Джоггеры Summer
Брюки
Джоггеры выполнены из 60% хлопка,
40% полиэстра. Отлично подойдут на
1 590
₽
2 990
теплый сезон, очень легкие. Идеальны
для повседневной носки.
+ + + +
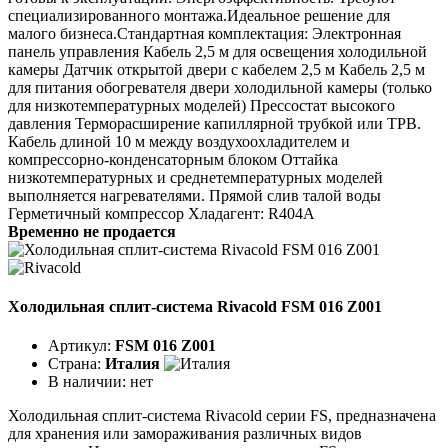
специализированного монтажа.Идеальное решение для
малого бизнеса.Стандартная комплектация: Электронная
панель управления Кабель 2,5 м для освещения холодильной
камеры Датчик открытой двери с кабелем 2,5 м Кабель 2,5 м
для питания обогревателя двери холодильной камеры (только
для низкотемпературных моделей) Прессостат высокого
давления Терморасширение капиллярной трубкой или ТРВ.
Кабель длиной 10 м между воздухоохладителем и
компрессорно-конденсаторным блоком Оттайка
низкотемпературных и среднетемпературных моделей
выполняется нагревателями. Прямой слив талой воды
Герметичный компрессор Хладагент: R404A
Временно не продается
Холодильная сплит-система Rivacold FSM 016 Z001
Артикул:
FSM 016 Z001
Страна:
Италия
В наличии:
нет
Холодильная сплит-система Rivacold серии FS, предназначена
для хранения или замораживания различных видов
+ + + +
### [Work to be completed]
Copy the material from the line containing "Джоггеры Summer" through the line containing "для повседневной носки.", both of those lines included, reproducing every line without alteration.

### [Response]
Джоггеры Summer
Брюки
Джоггеры выполнены из 60% хлопка,
40% полиэстра. Отлично подойдут на
1 590
₽
2 990
теплый сезон, очень легкие. Идеальны
для повседневной носки.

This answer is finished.